Using images from burlesque, belly dancing and drag, I am creating a body of work of women baring their bodies in dance and performance art. Using stage names to dramatize their alter ego, these performers create new personas, as they expose themselves in a way not done in their everyday life. My intention is to use tapestry to capture the performers’ risk-taking, while also challenging the objectification of women. My work also explores the tension, perhaps contradictions, between stripping for self-actualization and being objectified. The “Burlesque Series” is motivated by the personal choice of dancers and performers to bare our bodies not to please men, but to praise and empower ourselves.

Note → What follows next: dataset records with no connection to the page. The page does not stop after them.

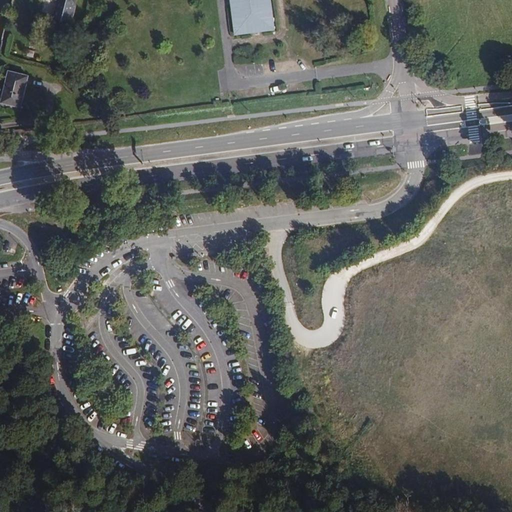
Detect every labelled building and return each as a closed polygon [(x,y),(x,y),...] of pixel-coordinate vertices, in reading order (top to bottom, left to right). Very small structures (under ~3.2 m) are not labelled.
[(77,0),(56,0),(57,0),(52,17),(71,22),(77,0)] [(228,0),(233,38),(274,33),(270,0),(228,0)] [(28,76),(8,71),(0,101),(0,107),(20,112),(28,76)] [(510,377),(511,373),(511,362),(483,349),(477,362),(502,374),(502,373),(510,377)] [(505,416),(492,423),(498,436),(511,429),(505,416)]
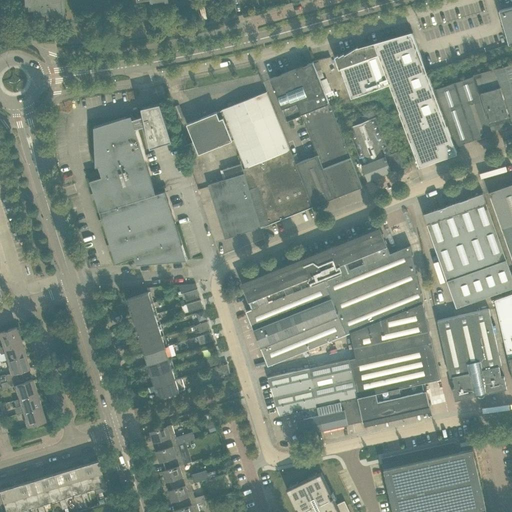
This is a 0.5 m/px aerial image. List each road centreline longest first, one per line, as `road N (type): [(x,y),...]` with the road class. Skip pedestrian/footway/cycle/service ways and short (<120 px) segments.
road 1 (unclassified): [(135,67),(144,80),(206,67),(453,0)]
road 2 (unclassified): [(217,275),(511,157)]
road 3 (unclassified): [(270,455),(485,413)]
road 4 (unclassified): [(270,455),(217,275)]
road 5 (secondary): [(248,42),(400,0)]
road 6 (residential): [(73,445),(27,302)]
road 7 (unclassified): [(217,275),(182,178),(172,182),(161,150)]
road 8 (unclassified): [(73,288),(93,280),(217,275)]
road 9 (residential): [(73,288),(31,149)]
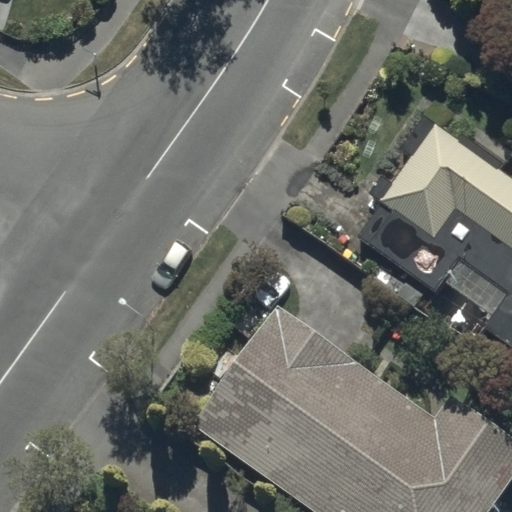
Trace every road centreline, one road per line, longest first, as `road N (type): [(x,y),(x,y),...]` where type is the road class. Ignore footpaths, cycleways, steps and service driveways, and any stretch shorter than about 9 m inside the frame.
road 1 (unclassified): [(107,237),(266,0)]
road 2 (unclassified): [(0,388),(107,237)]
road 3 (residential): [(107,237),(0,170)]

The dichotomy of the ancient medium of tapestry used to express contemporary subjects is a powerful tool. In my work, I use this dichotomy to make a statement that leads the viewer to question traditional conventions.
Barbara Burn’s Biography
Barbara Burns began weaving in 1992 after studying interior design and textile and costume conservation at the Fashion Institute of Technology in New York. In 2003 she took her first tapestry workshops. Burns has studied with several excellent tapestry teachers including Archie Brennan and Susan Martin-Maffei in New York and Pat Taylor at West Dean College in England.
Burns’ newest figurative tapestries exploring sexuality and exposure are influenced by her experience as a burlesque and belly dancer. Often working larger than life, Burns’ images of dancers are accosting. Her previous study of faces represents both historical and contemporary subjects. Burns’ work has exhibited internationally in solo and group shows, winning awards from as far as Serbia and the UK. She teaches and lectures about tapestry and has published writings on the subject.
Burns is currently working on a series of three dimensional tapestries of wearable corsets. The first of which is influenced by the Apocalypse tapestry in Angers France. Burns says: “There is a deep well of connotations to be drawn from the corset and I want my viewer to draw from that well.”